When we finally conceived again, my joy and excitement was indescribable! I let those emotions reign supreme, hushing my doubts and fears of history repeating itself. That wasn’t easy but most days I was good at it. With each reassuring doctor’s visit, encouraging lab results, and ultrasounds showing a strong heartbeat, enthusiasm grew and fear dissipated.
To this day I relish the flawless image of my baby on the ultrasound screen. It was my 10-week appointment and the beautiful baby on the screen had me mesmerized! I could see the early formation of it’s arms and legs, the body, and the face. That face…oh my, was it magnetizing!
My heart swelled with happiness and anticipation. That was the last time it did, because a mere 2 weeks later, at the 12-week scan, there was no heartbeat.
This time I stared at the screen, trying to memorize every line, every curve, of that sweet face, knowing I will never get to see it again. I fought back my tears just so they wouldn’t blur my vision. Every piece of me that I had struggled to put back together got shattered with each tear that crashed against the cold, hard floor.
If one miscarriage is a huge blow to your very core, two will definitely knock you over. “Things were going so well…what are the odds!” I thought to myself. Waves of pain, anger, and sadness came gushing back…fierce, strong, and overbearing. But if there is anything in life that’s true, it’s this – nothing teaches life lessons like an experience does.

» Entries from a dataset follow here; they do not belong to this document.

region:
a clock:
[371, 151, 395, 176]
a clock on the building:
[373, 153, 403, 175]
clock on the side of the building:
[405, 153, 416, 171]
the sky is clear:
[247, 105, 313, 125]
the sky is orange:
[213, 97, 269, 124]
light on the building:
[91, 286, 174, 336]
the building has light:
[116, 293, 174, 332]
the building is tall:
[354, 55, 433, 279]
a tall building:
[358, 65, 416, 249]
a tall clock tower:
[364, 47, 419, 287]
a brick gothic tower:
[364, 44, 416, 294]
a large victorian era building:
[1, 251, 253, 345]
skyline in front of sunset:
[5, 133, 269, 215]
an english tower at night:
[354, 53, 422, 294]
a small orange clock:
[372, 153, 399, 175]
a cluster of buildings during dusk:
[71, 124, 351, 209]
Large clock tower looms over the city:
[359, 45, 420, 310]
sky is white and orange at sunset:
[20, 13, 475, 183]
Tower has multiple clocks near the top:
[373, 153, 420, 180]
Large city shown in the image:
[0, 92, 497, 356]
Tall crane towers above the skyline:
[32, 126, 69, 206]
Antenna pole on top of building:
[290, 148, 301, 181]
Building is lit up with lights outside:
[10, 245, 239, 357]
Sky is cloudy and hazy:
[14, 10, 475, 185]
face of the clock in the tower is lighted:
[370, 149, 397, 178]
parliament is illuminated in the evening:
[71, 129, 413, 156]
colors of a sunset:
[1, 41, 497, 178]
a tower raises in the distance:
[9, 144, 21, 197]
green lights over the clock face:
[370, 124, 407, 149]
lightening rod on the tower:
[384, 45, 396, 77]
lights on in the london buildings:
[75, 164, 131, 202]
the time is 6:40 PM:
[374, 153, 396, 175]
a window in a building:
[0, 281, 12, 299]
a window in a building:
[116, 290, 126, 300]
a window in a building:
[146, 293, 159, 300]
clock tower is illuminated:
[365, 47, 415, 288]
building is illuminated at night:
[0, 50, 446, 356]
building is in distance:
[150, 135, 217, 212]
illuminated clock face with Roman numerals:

I had learned a lot after the first miscarriage – which coping mechanisms worked, what ignited more pain, what to do more of, what to do less of, and most importantly, who I was. If I could overcome this challenge once and emerge stronger on the other side, I sure as heck could do it again. Because giving up was not an option. I had come close to that before and knew how much darker reality would be if I did. I was wiser, stronger, more resilient than before.
This time, instead of isolating myself, I identified what would keep me going and spent more time doing that. I used my bereavement time and let reality sink in as opposed to burying myself in work right away, which was a big mistake the first time. I went to two interviews in the midst of my bereavement time for a promotion I was striving for, another on my first day back to work, and landed the job. It served as a reminder that while some things were not going per plan, I could still seize other opportunities.
I went on a preplanned vacation to San Diego a week after the loss. It would have been a lot more fun under different circumstances, but I figured a change of pace might be beneficial for us. We continued with our plans to move. We sold our house and moved into a new one 3 months after the miscarriage. I handled all the intricacies of buying, selling, and moving like a champ.
Why do I share all this? To impress you? No. Rather to impress upon you that quicker recovery and true healing is possible. While I mourned my baby from the depths of my heart, I applied my lessons and grew further more. I learned that grief over what was could coexist with joy of what is becoming.
A warrior’s mindset, effective coping tools, and sharper interpersonal skills are my legacies from these tough life experiences. And if you take a few moments to dig deeper, you will realize that your profound loss also left behind much for you to gain.